> **DATA IN THIS EXERCISE**
↓↓↓
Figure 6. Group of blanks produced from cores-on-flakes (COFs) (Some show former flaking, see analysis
↑↑↑
↓↓↓
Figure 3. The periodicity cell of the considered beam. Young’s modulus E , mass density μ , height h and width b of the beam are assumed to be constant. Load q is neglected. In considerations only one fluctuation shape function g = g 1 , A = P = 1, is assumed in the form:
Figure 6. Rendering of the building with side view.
↑↑↑
↓↓↓
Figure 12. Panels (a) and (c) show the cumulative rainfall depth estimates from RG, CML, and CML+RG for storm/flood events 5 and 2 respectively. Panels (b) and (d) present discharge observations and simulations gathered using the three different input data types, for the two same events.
↑↑↑
> **DIRECTIONS FOR THIS TASK**
Report each line of the entries where the word "from" occurs.

> **RESULT OF THE TASK**
Figure 6. Group of blanks produced from cores-on-flakes (COFs) (Some show former flaking, see analysis
Figure 12. Panels (a) and (c) show the cumulative rainfall depth estimates from RG, CML, and CML+RG for storm/flood events 5 and 2 respectively. Panels (b) and (d) present discharge observations and simulations gathered using the three different input data types, for the two same events.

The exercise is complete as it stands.